Stored data

━━━━━━━━━━━━━━━━━━━━━━━━━━━━━━

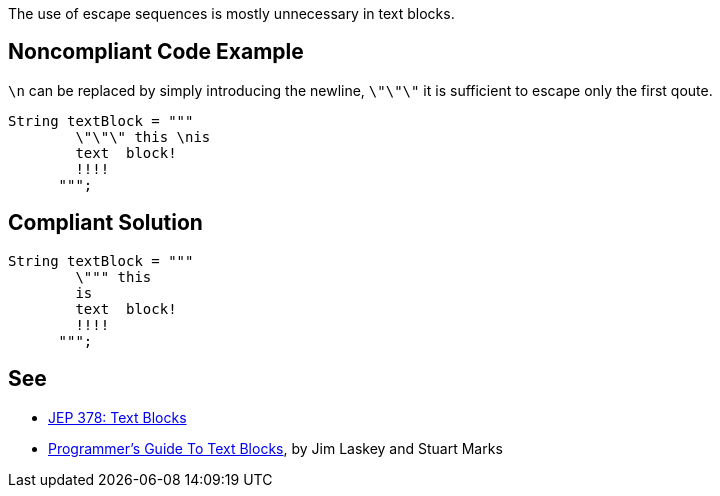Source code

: The use of escape sequences is mostly unnecessary in text blocks.

== Noncompliant Code Example

``++\n++`` can be replaced by simply introducing the newline, ``++\"\"\"++`` it is sufficient to escape only the first qoute.

----
String textBlock = """
        \"\"\" this \nis
        text  block!
        !!!!
      """;
----

== Compliant Solution

----
String textBlock = """
        \""" this 
        is
        text  block!
        !!!!
      """;
----

== See

* https://openjdk.java.net/jeps/378[JEP 378: Text Blocks]
* https://cr.openjdk.java.net/~jlaskey/Strings/TextBlocksGuide_v9.html[Programmer's Guide To Text Blocks], by Jim Laskey and Stuart Marks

━━━━━━━━━━━━━━━━━━━━━━━━━━━━━━

Which lines above contain the word "escape"? Copy each of them.

: The use of escape sequences is mostly unnecessary in text blocks.
``++\n++`` can be replaced by simply introducing the newline, ``++\"\"\"++`` it is sufficient to escape only the first qoute.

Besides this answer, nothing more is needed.